Cimeli e documenti rari. Un viaggio nella storia
"E questa è storia!". Ne avevano davvero la percezione i rappresentanti dell’allora comitato Carnevale che il 26 febbraio 1949 conclusero l’acquisto dei terreni in via Cairoli dove sarebbero nati i primi baracconi. La frase venne scritta, rigorosamente a mano e in bella calligrafia, a conclusione del verbale della riunione. Questo prezioso documento – come mille altri della storia ultracentenaria del Carnevale di Viareggio – trova posto nell’archivio posto al secondo piano della palazzina d’ingresso della Cittadella. Ci sono tutti i bozzetti originari dal dopoguerra a oggi con le relative relazioni, i manifesti, le pubblicazioni. Il tutto conservato in un ambiente moderno dove il rosso delle cassettiere ricorda quello del vestito di Burlamacco. L’archivio completa il percorso che inizia al primo piano che ospita il museo vero e proprio. Un ideale percorso che parte dal ’500 quando le feste carnascialesche venivano fatte a Firenze per arrivare alla fatidica data del 1873, universalmente riconosciuta come quella d’inizio del carnevale viareggino.

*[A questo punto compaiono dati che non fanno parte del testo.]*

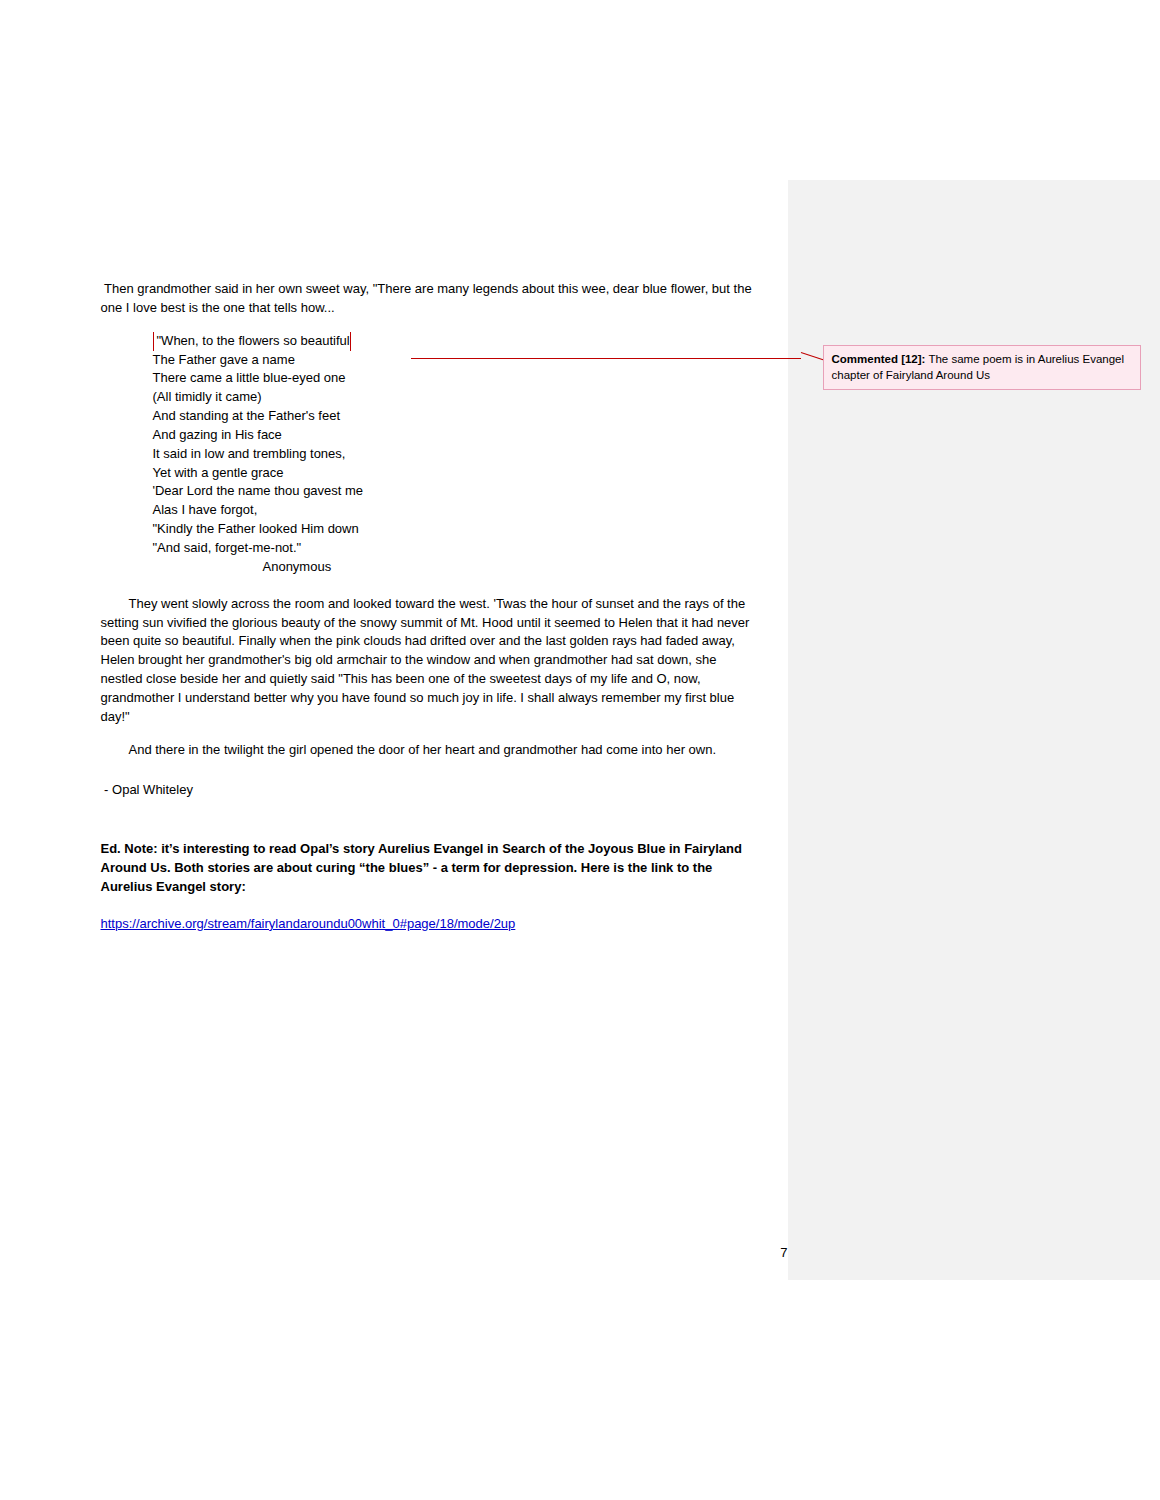Then grandmother said in her own sweet way, "There are many legends about this wee, dear blue flower, but the one I love best is the one that tells how...
"When, to the flowers so beautiful
The Father gave a name
There came a little blue-eyed one
(All timidly it came)
And standing at the Father's feet
And gazing in His face
It said in low and trembling tones,
Yet with a gentle grace
'Dear Lord the name thou gavest me
Alas I have forgot,
"Kindly the Father looked Him down
"And said, forget-me-not."
Anonymous
They went slowly across the room and looked toward the west. 'Twas the hour of sunset and the rays of the setting sun vivified the glorious beauty of the snowy summit of Mt. Hood until it seemed to Helen that it had never been quite so beautiful. Finally when the pink clouds had drifted over and the last golden rays had faded away, Helen brought her grandmother's big old armchair to the window and when grandmother had sat down, she nestled close beside her and quietly said "This has been one of the sweetest days of my life and O, now, grandmother I understand better why you have found so much joy in life. I shall always remember my first blue day!"
And there in the twilight the girl opened the door of her heart and grandmother had come into her own.
- Opal Whiteley
Ed. Note: it’s interesting to read Opal’s story Aurelius Evangel in Search of the Joyous Blue in Fairyland Around Us. Both stories are about curing “the blues” - a term for depression. Here is the link to the Aurelius Evangel story:
https://archive.org/stream/fairylandaroundu00whit_0#page/18/mode/2up
Commented [12]: The same poem is in Aurelius Evangel chapter of Fairyland Around Us
7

La Viareggio di quegli anni è stata ricostruita minuziosamente attraverso piccoli e graziosi modellini che raffigurano le prime sfilate in via Regia dinanzi al Regio Casino e poi il trasferimento in Passeggiata davanti al monumentale ingresso del bagno Nettuno. Sempre attraverso suggestivi modellini viene mostrato al pubblico dove venivano realizzati i carri: spazi improvvisati tra case diroccate, oppure sotti i loggiati del mercato di piazza Cavour, ora tristemente lasciati nel più completo abbandono. Poi ci sono i modellini dei baracconi di via Cairoli, raffigurati anche in cenere per dare l’idea del devastante incendio del 1960. Quindi i baracconi di via Marco Polo che furono abbandonati quando venne inaugurata la Cittadella. La riproduzione dei carri che hanno fatto epoca fa da cornice ad alcuni cimeli di grande valore. Ce n’è uno che ci ha colpito e affascinato. La mano di un mascherone che Sergio Baroni, uno degli Immortali della cartapesta, realizzò a scopo didattico negli anni Settanta per mostrare come erano le strutture interne dei carri dell’anteguerra, quelli del Pardini e del D’Arliano per intenderci. Ed è possibile ancora vedere i delicati meccanismi dei movimenti di ogni singolo dito. Tutti fatti di legno, come un veliero dell’Ottocento. Secondo un’abilità tipica della cantieristica navale viareggino di cui forse si è perso la conoscenza. La storia, insomma. Che con altre tecniche e metodologie di lavoro continua ad andare avanti.